Take the lines from the one containing "For us looking" through the one containing "Answer: approximately 45°", swap "dark brown lower cabinet" for "wooden lower cabinet", and reproduce them otherwise unchanged, without the pictures.

◆ EXERCISE INPUTS ◆

━━━━

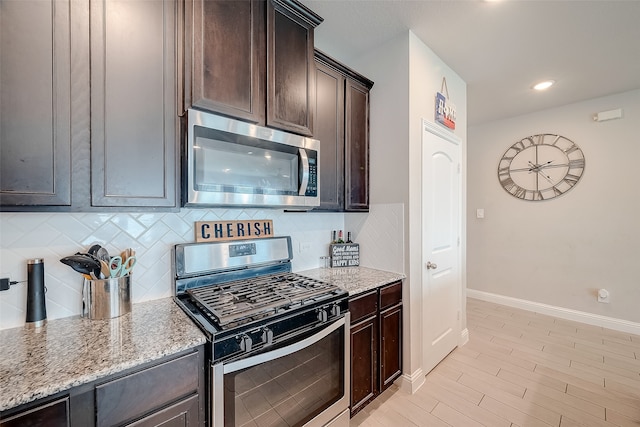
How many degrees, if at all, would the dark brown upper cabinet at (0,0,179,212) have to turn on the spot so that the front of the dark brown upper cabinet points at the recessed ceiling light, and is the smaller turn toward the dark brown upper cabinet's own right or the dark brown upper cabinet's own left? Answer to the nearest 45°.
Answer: approximately 90° to the dark brown upper cabinet's own left

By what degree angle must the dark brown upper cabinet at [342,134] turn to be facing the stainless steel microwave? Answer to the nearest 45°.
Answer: approximately 90° to its right

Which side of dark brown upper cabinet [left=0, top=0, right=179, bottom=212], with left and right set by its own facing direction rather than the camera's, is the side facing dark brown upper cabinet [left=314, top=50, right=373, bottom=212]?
left

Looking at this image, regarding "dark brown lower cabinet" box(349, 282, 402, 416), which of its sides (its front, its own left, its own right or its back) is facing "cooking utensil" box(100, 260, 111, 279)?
right

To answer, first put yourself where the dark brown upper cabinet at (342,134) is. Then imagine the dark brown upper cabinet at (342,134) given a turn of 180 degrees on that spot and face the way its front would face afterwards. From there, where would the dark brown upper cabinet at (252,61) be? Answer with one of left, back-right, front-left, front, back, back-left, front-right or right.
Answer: left

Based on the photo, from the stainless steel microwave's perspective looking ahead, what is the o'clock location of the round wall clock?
The round wall clock is roughly at 10 o'clock from the stainless steel microwave.

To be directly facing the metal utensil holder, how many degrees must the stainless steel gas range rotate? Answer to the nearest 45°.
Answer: approximately 135° to its right

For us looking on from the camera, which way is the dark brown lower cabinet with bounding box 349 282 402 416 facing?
facing the viewer and to the right of the viewer

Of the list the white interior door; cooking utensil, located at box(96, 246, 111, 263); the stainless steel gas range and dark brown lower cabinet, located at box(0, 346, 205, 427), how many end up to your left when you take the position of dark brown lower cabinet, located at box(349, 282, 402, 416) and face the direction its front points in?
1
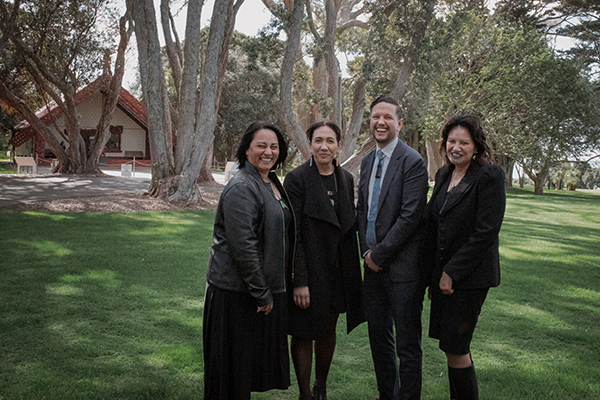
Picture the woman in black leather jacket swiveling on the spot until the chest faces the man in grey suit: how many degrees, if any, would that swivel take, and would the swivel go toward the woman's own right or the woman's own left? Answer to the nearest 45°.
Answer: approximately 45° to the woman's own left

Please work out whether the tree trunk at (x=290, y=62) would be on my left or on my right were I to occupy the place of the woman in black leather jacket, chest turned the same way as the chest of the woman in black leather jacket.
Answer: on my left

━━━━

◆ SOLUTION TO THIS EXERCISE ◆
For us looking on from the camera, which way is the wooden lower cabinet with bounding box 349 282 402 416 facing?
facing the viewer and to the right of the viewer

Of the list the white interior door; cooking utensil, located at box(96, 246, 111, 263); the stainless steel gas range and wooden lower cabinet, located at box(0, 346, 205, 427), how many end up to your left when you take the position of wooden lower cabinet, located at box(349, 282, 402, 416) and face the direction its front points in?
1
Picture the woman in black leather jacket swiveling on the spot until the chest faces the man in grey suit: how many degrees, if any, would that swivel take, and would the swivel go toward the woman's own right or the woman's own left? Answer to the nearest 45°.
Answer: approximately 45° to the woman's own left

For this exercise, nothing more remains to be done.